*The data*.
-- BEGIN --

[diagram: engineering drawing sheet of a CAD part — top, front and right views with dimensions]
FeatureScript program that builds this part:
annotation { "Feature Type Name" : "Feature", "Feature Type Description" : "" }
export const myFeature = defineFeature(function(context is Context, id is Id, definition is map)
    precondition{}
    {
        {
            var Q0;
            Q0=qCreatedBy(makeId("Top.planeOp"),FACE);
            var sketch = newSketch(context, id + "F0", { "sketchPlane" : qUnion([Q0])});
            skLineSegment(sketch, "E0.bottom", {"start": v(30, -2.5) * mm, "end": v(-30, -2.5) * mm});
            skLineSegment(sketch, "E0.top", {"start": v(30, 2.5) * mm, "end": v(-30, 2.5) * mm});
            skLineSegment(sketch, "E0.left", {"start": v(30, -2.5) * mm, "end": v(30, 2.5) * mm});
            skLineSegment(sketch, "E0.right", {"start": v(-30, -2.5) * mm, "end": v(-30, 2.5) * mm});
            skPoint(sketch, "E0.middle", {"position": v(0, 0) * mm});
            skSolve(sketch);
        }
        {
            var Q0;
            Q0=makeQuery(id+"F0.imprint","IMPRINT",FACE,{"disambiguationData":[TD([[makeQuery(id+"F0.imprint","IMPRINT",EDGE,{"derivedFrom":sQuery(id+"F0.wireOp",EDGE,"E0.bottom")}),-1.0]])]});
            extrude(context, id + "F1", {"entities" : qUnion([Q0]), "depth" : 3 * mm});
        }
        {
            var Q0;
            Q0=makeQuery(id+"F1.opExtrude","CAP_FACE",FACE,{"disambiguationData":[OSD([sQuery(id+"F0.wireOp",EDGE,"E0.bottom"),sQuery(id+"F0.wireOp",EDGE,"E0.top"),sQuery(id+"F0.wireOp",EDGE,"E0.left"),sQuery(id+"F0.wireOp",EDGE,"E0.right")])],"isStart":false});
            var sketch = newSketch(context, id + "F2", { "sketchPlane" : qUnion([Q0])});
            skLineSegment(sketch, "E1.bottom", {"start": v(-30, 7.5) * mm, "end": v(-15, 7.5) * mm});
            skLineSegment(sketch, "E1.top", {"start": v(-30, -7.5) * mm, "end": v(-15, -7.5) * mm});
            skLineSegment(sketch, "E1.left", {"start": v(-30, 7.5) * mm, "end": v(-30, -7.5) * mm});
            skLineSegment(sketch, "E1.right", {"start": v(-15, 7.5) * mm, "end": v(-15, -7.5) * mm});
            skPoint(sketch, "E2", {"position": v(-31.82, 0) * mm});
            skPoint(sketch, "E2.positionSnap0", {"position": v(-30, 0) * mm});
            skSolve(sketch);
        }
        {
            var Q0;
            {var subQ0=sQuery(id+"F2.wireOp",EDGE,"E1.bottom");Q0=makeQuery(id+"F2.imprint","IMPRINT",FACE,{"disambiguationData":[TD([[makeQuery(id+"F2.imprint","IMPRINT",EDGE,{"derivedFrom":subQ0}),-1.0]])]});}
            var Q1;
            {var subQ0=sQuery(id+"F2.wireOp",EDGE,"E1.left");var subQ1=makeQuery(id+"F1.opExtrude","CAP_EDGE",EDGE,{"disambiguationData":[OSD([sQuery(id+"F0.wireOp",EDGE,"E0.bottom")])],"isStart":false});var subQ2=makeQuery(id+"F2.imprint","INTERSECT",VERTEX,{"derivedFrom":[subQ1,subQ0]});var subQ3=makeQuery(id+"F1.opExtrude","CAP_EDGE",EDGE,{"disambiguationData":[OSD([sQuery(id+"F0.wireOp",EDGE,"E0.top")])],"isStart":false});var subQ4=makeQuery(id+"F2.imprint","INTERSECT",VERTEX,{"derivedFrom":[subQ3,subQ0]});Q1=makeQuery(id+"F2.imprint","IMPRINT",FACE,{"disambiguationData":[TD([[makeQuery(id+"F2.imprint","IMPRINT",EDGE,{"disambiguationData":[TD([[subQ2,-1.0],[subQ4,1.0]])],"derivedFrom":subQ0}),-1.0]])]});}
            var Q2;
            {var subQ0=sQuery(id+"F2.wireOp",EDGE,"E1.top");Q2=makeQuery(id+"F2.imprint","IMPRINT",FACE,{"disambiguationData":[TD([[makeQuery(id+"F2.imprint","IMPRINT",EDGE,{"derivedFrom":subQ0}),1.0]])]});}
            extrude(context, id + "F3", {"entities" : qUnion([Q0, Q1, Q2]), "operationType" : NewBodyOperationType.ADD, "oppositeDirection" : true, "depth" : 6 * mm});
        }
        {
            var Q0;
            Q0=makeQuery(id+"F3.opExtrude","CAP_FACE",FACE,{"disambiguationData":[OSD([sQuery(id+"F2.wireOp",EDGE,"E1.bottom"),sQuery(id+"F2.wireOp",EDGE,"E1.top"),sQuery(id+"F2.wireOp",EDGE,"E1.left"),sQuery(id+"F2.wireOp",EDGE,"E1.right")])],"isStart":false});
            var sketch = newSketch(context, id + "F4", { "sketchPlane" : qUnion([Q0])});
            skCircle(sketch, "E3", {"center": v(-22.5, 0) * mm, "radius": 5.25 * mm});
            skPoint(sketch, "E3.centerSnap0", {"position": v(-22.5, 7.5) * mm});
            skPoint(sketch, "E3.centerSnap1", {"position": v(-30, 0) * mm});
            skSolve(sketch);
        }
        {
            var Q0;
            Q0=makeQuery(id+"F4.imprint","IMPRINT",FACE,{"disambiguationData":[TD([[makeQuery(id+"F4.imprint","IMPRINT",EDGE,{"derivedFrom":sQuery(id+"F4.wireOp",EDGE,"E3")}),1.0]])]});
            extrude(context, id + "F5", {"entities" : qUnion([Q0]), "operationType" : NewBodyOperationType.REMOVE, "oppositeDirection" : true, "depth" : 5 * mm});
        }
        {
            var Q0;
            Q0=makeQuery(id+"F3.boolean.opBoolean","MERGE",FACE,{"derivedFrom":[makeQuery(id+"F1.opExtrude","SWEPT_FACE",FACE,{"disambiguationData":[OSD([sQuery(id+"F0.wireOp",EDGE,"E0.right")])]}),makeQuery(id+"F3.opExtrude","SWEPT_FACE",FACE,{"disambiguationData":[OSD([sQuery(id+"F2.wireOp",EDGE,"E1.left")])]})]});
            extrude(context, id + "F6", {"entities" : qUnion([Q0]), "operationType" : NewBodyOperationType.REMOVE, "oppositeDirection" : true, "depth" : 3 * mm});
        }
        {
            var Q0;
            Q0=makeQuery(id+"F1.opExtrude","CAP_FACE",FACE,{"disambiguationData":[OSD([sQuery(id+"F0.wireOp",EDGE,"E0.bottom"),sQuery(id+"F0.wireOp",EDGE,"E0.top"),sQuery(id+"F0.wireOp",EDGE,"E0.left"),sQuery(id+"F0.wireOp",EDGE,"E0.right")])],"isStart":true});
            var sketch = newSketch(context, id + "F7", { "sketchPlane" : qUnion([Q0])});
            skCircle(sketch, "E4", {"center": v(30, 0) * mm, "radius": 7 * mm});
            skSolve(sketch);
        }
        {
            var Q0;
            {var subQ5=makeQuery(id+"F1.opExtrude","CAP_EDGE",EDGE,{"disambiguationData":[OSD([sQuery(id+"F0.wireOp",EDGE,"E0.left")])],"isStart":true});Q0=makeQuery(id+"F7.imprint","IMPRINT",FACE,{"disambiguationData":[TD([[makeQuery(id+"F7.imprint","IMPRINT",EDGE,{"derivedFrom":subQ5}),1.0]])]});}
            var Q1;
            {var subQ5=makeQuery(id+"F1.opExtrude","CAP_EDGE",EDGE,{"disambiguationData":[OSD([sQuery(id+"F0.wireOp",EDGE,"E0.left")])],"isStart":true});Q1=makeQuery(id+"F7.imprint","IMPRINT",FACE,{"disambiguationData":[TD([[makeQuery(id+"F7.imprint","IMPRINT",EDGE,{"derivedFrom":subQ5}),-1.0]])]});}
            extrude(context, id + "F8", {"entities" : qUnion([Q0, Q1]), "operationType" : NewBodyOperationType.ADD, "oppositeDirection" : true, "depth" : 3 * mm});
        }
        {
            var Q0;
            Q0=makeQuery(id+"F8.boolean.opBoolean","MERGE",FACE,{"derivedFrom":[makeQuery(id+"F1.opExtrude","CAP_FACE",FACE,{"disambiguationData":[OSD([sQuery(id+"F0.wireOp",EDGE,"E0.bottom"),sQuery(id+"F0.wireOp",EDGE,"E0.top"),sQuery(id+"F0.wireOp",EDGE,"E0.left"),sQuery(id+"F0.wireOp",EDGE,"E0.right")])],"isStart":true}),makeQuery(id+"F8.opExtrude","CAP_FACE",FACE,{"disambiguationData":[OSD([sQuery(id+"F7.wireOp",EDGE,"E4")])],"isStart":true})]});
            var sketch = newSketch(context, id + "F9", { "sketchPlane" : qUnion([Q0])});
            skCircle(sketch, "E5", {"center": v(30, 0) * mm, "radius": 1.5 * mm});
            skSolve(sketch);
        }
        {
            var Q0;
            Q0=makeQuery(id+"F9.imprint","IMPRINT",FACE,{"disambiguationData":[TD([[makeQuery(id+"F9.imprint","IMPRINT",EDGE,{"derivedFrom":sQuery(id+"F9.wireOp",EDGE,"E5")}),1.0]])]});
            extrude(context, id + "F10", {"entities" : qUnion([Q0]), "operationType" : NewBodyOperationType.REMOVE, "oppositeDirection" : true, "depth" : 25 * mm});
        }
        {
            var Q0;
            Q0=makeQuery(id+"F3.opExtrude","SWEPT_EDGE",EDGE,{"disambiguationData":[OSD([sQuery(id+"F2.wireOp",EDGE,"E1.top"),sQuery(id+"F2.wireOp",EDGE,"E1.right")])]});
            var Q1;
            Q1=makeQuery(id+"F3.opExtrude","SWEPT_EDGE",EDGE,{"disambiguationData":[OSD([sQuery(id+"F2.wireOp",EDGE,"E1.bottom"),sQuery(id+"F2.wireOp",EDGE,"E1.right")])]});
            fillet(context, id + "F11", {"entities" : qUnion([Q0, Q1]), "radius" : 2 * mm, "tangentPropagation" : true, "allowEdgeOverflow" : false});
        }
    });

-- END --
-- BEGIN --

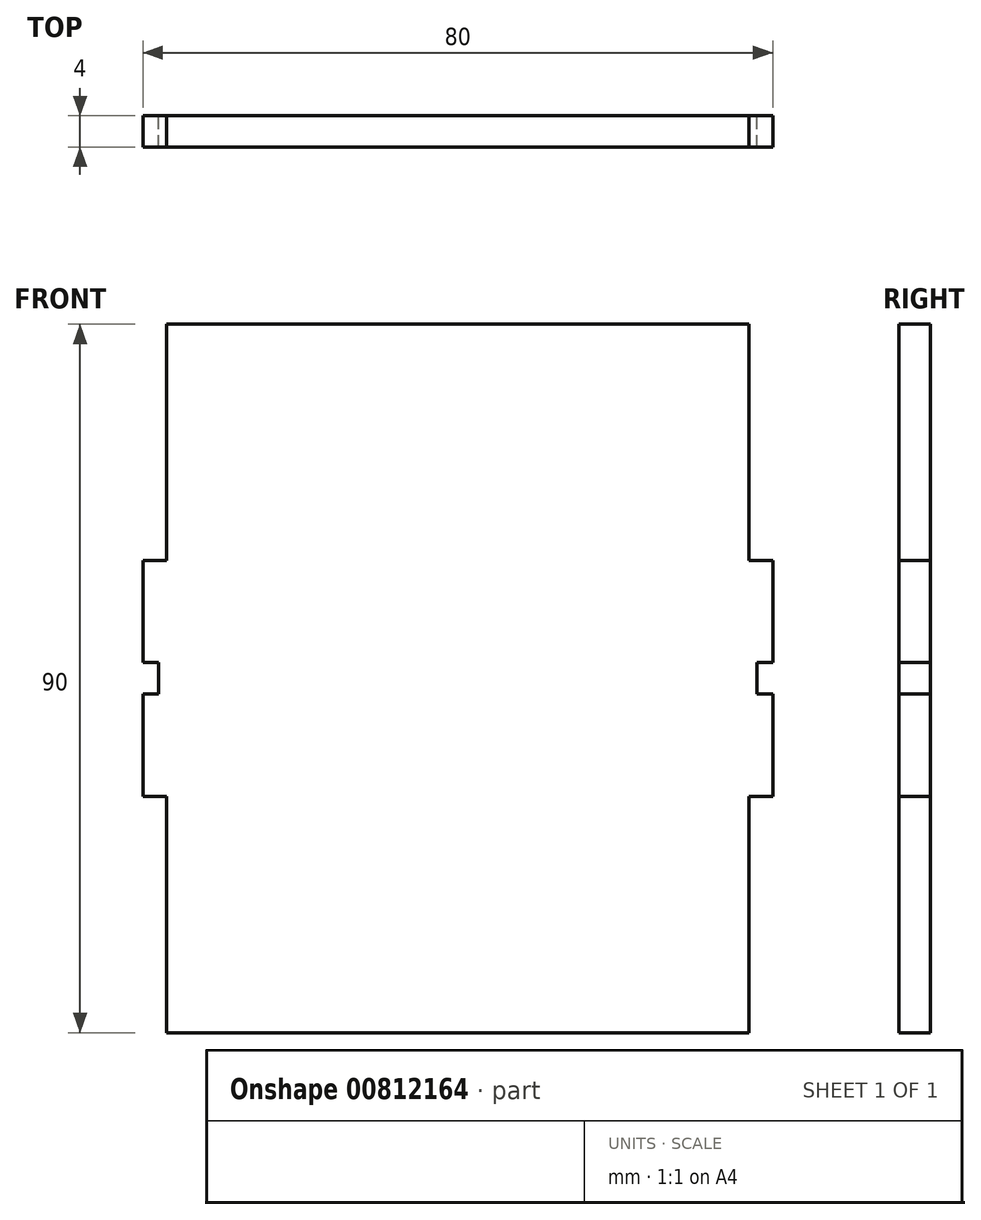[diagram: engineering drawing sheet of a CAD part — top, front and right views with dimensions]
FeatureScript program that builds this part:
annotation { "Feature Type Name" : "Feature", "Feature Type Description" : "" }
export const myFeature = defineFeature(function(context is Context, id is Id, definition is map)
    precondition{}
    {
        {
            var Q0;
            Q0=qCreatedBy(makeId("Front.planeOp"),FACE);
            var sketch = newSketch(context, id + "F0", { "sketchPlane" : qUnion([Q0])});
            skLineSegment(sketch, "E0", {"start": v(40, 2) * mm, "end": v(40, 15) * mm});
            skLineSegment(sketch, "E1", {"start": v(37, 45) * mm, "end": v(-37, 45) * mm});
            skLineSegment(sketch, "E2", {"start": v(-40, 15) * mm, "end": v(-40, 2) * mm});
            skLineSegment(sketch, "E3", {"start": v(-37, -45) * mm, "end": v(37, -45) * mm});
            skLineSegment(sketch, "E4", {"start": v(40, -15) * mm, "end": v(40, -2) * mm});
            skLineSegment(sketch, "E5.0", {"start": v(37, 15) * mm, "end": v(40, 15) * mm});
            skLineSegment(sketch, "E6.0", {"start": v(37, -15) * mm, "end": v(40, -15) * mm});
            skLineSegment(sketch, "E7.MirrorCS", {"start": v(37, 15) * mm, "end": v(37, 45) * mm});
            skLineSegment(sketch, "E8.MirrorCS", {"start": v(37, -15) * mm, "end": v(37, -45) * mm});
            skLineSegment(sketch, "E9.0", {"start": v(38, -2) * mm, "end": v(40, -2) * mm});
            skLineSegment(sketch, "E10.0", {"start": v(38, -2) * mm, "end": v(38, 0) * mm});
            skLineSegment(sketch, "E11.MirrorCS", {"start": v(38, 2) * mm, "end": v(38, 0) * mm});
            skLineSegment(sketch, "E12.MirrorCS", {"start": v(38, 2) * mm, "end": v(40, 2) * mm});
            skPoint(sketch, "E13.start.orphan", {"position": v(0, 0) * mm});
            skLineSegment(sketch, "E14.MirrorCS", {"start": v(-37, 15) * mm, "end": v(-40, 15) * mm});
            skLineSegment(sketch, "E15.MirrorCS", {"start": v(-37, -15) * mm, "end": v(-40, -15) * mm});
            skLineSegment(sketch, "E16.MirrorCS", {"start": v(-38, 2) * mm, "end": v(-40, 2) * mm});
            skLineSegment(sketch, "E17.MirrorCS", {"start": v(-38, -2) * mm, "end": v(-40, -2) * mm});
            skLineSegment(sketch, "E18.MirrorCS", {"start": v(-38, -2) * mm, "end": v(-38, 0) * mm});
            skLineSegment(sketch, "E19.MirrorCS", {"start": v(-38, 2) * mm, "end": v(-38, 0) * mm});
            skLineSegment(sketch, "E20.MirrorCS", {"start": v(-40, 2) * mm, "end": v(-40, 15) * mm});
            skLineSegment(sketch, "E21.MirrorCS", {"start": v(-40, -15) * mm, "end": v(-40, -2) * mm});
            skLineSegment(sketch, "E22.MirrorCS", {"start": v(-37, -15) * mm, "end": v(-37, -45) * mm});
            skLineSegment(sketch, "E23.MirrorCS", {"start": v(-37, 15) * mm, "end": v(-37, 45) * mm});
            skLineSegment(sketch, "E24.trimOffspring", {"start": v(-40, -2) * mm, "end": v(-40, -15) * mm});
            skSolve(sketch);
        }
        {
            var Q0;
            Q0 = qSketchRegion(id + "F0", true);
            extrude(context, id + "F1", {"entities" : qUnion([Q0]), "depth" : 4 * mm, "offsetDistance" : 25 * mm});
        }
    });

-- END --
-- BEGIN --

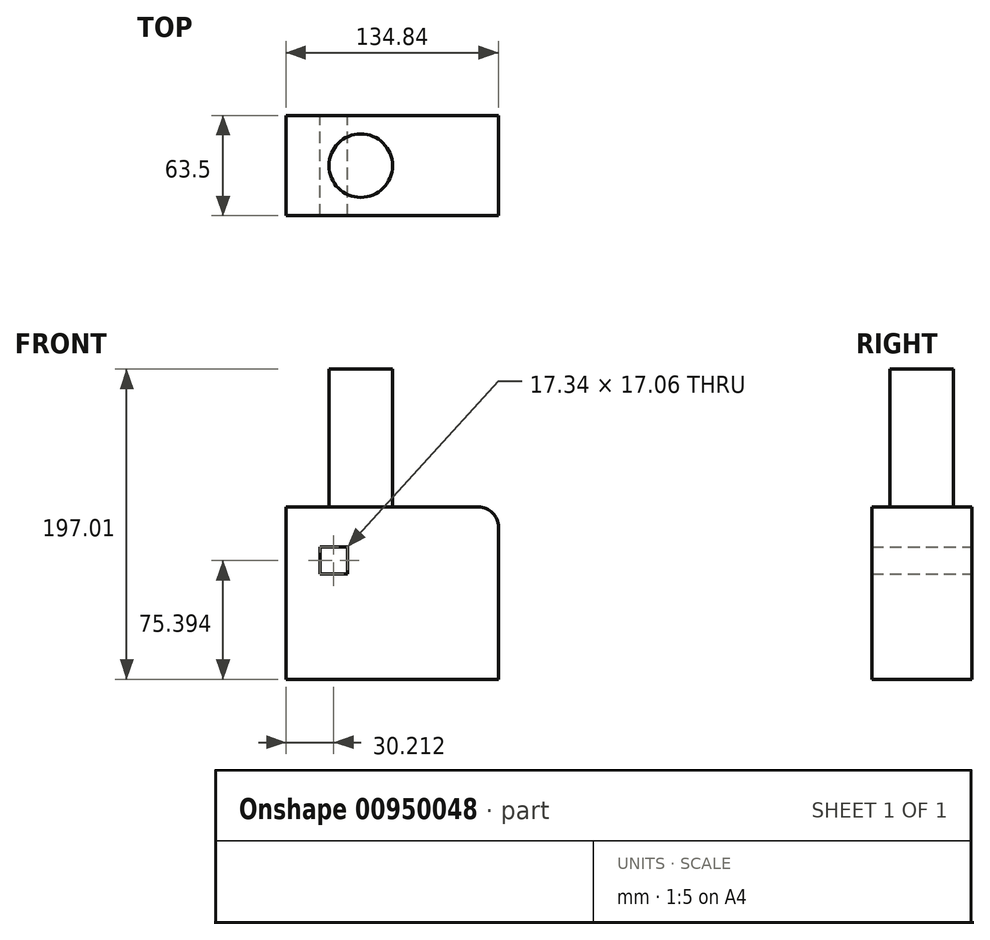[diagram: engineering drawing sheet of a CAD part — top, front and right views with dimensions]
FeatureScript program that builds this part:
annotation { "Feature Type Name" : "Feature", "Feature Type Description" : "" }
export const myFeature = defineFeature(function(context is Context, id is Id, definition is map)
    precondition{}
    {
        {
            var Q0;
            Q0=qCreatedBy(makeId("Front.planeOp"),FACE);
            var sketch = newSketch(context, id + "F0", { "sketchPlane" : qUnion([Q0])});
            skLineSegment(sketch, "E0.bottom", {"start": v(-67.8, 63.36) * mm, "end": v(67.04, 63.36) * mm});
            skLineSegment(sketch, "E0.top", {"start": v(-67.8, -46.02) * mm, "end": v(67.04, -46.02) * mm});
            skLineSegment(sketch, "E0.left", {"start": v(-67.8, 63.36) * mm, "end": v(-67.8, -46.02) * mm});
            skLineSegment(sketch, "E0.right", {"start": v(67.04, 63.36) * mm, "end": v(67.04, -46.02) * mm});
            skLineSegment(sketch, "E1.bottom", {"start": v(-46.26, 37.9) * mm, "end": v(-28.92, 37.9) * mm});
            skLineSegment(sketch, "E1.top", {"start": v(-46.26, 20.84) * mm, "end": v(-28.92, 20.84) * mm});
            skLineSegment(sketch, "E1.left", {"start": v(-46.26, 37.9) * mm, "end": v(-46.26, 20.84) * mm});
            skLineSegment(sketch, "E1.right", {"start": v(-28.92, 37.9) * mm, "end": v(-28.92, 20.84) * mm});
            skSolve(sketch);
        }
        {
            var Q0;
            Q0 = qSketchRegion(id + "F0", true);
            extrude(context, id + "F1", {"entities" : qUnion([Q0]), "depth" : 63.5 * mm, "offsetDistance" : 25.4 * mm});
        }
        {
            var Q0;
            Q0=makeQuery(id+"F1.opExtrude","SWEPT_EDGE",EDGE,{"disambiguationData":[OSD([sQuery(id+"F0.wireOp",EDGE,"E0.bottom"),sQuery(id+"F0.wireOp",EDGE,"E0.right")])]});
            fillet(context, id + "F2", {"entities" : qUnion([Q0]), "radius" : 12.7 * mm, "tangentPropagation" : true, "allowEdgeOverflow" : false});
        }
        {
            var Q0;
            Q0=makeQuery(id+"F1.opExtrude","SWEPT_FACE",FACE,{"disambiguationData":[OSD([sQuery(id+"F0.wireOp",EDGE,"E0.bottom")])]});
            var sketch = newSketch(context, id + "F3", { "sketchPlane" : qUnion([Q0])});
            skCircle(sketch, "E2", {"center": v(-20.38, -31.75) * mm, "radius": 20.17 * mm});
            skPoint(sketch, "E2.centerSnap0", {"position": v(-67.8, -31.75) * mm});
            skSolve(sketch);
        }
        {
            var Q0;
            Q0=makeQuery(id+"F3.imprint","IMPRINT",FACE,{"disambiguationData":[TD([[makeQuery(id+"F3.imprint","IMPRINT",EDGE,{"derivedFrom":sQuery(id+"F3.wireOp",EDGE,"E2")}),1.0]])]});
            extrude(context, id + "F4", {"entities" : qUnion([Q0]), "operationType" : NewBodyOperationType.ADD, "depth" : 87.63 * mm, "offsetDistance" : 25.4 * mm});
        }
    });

-- END --

*Task directions*.
Identify every line of the material that contains the string "allowEdgeOverflow", matching case exactly, and copy each such line.

*Response to the task*.
            fillet(context, id + "F11", {"entities" : qUnion([Q0, Q1]), "radius" : 2 * mm, "tangentPropagation" : true, "allowEdgeOverflow" : false});
            fillet(context, id + "F2", {"entities" : qUnion([Q0]), "radius" : 12.7 * mm, "tangentPropagation" : true, "allowEdgeOverflow" : false});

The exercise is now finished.